In full and without alteration, reproduce every record.

━━ Information supplied ━━

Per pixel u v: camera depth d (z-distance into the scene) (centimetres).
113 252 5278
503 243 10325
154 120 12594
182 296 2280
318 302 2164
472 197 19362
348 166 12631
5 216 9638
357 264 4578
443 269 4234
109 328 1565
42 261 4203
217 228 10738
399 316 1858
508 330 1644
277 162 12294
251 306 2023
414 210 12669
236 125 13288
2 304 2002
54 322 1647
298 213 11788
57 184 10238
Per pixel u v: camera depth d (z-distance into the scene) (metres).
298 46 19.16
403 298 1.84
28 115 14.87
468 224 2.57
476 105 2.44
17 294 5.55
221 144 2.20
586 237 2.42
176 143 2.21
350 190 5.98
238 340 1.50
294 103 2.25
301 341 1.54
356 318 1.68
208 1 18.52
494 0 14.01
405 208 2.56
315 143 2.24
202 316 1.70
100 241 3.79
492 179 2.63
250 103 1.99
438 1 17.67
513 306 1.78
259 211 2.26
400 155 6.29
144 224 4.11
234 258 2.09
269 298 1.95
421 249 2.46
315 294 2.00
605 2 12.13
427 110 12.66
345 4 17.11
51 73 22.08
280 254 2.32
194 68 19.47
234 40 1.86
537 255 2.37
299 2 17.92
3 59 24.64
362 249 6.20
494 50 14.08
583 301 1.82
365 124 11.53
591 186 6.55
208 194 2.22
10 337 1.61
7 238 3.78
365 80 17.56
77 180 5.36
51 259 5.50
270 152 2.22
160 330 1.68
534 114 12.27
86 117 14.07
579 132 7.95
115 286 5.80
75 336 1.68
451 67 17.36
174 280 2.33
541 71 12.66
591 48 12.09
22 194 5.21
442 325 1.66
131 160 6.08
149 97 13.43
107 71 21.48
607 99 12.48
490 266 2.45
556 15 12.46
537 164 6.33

━━━

▸ Answer area:
Per pixel u v: camera depth d (z-distance into the scene) (centimetres).
113 252 5278
503 243 10325
154 120 12594
182 296 2280
318 302 2164
472 197 19362
348 166 12631
5 216 9638
357 264 4578
443 269 4234
109 328 1565
42 261 4203
217 228 10738
399 316 1858
508 330 1644
277 162 12294
251 306 2023
414 210 12669
236 125 13288
2 304 2002
54 322 1647
298 213 11788
57 184 10238
Per pixel u v: camera depth d (z-distance into the scene) (metres).
298 46 19.16
403 298 1.84
28 115 14.87
468 224 2.57
476 105 2.44
17 294 5.55
221 144 2.20
586 237 2.42
176 143 2.21
350 190 5.98
238 340 1.50
294 103 2.25
301 341 1.54
356 318 1.68
208 1 18.52
494 0 14.01
405 208 2.56
315 143 2.24
202 316 1.70
100 241 3.79
492 179 2.63
250 103 1.99
438 1 17.67
513 306 1.78
259 211 2.26
400 155 6.29
144 224 4.11
234 258 2.09
269 298 1.95
421 249 2.46
315 294 2.00
605 2 12.13
427 110 12.66
345 4 17.11
51 73 22.08
280 254 2.32
194 68 19.47
234 40 1.86
537 255 2.37
299 2 17.92
3 59 24.64
362 249 6.20
494 50 14.08
583 301 1.82
365 124 11.53
591 186 6.55
208 194 2.22
10 337 1.61
7 238 3.78
365 80 17.56
77 180 5.36
51 259 5.50
270 152 2.22
160 330 1.68
534 114 12.27
86 117 14.07
579 132 7.95
115 286 5.80
75 336 1.68
451 67 17.36
174 280 2.33
541 71 12.66
591 48 12.09
22 194 5.21
442 325 1.66
131 160 6.08
149 97 13.43
107 71 21.48
607 99 12.48
490 266 2.45
556 15 12.46
537 164 6.33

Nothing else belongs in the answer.